In 2003, Dinkins saw action in seven games after being signed to the Giants active roster from the practice squad in week 10. He finished the season with two receptions for 16 yards and eight special teams tackles.

===Baltimore Ravens===
Dinkins was waived by the Giants at the end of the training camp in 2004 and was signed by the Baltimore Ravens on October 2, 2004, to their practice squad before being elevated to the active roster on October 29, 2004. He played in ten games, starting four (the first starts of his career), in his first year with the Ravens. He was a key contributor for Baltimore as he pulled in nine receptions for 94 yards and one touchdown.
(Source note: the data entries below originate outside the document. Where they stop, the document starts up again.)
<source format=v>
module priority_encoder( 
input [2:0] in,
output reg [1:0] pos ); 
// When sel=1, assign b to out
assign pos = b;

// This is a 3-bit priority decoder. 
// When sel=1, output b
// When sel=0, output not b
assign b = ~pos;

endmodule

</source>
He scored his first career touchdown on a 17-yard pass from Kyle Boller versus the Dallas Cowboys on November 21.

In 2005, his second season with the Ravens, Dinkins appeared in all 16 games, including four starts, and totaled 55 yards on six receptions (9.2 avg.).

===Cleveland Browns===
Dinkins was signed by the Cleveland Browns as an unrestricted free agent on March 19, 2006. He played in 14 games with two starts and averaged seven yards per reception and one touchdown. He is known more for his size and blocking than his receiving ability.
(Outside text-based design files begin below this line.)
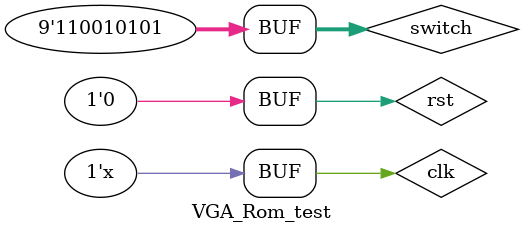
<source format=sv>
`timescale 1 ps / 1 ps 
module VGA_Rom_test();
	logic [31:0] imageOut;
	logic [15:0] imageAddress;
	logic clk, rst,Hsync,Vsync, VgaClk;
	logic [7:0] r,b,g;	
	logic [8:0]switch;
	/*
	VGA_Controller myVGA(clk,rst,imageOut[7:0],imageAddress,Hsync,Vsync,r,g,b,VgaClk);
	cpu mycpuModule(.clk(clk),.rst(rst),.switch(switch),.GPUAddress(imageAddress),.GPUData(imageOut));
	*/
	topModel mydecripto(clk,switch,Hsync,Vsync,r,g,b,VgaClk);
	initial begin
		clk=0;
		switch= 9'b111010101;
		#10;
		switch= 9'b110010101;
		rst=0;
		#1000;
	end
	always begin 
		#10;
		clk=!clk;
	end
endmodule 
</source>
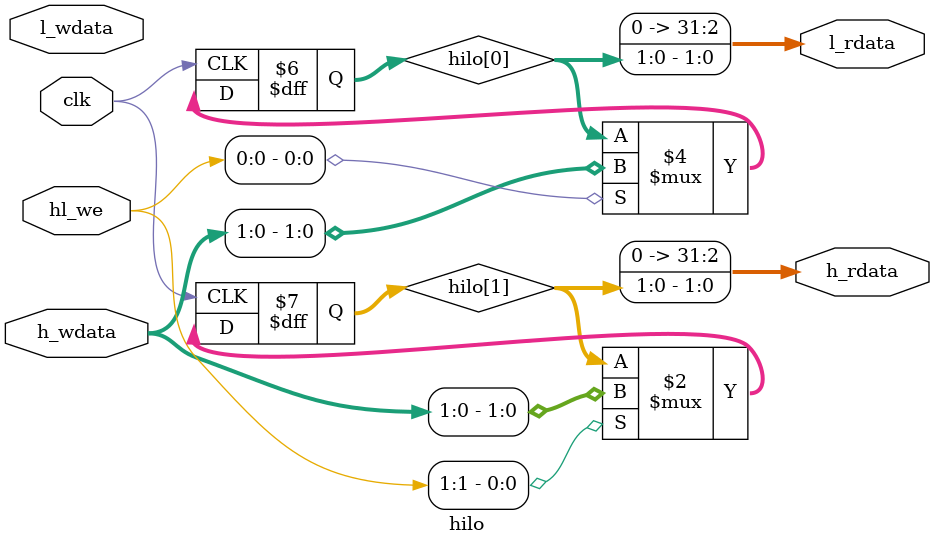
<source format=v>
module hilo(
    input        clk,
    input  [1:0]  hl_we,
    input  [31:0] h_wdata,
    input  [31:0] l_wdata,
    output [31:0] h_rdata,
    output [31:0] l_rdata
);
reg [1:0] hilo[31:0];

always @(posedge clk) begin
    if(hl_we[1])
        hilo[1]<=h_wdata;
    if(hl_we[0])
        hilo[0]<=h_wdata;

end

assign h_rdata = hilo[1];
assign l_rdata = hilo[0];


endmodule
</source>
Although not starting a single game in 2007 for the first time in four years, he appeared in a total of 15 games. His offensive totals for the season were one reception for eight yards (8.0 avg., which he recorded in Week 1 against the Pittsburgh Steelers. The only game in which he did not see action was the Week 6 game against the Miami Dolphins.

In 2008, Dinkins caught his second career touchdown, with 2:15 left in the second quarter during the Week 6 game against the defending Super Bowl Champions, the New York Giants. He caught a 22-yard pass from quarterback Derek Anderson while filling in for injured tight end Kellen Winslow. It was his first reception of the 2008 campaign.
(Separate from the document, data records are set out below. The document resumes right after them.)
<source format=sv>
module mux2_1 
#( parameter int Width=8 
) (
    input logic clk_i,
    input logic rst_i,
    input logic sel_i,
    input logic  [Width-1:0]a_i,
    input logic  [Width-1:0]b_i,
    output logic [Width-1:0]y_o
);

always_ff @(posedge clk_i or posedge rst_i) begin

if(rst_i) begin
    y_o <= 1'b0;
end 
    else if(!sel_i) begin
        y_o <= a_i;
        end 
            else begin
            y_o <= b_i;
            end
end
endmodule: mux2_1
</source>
In late 2008, Dinkins, with fellow Browns player Joshua Cribbs, opened a children's indoor inflatable play arena called Bounce City, which is located in Strongsville, Ohio.

===New Orleans Saints===
Dinkins signed with the New Orleans Saints on March 18, 2009. Dinkins may be best remembered for his touchdown catch against the Patriots on Monday Night Football on November 30, 2009.

==Post-playing career==
In 2010 and 2011, Dinkins served as assistant tight ends coach for the Tampa Bay Buccaneers under head coach Raheem Morris. Then in 2012, Dinkins was tight ends coach at Rutgers.

Also in 2011, Dinkins was a color commentator for the Pittsburgh Power of the Arena Football League on KDKA-FM.

==Personal life==
Dinkins's son Khalil Dinkins plays as a tight end for the San Francisco 49ers.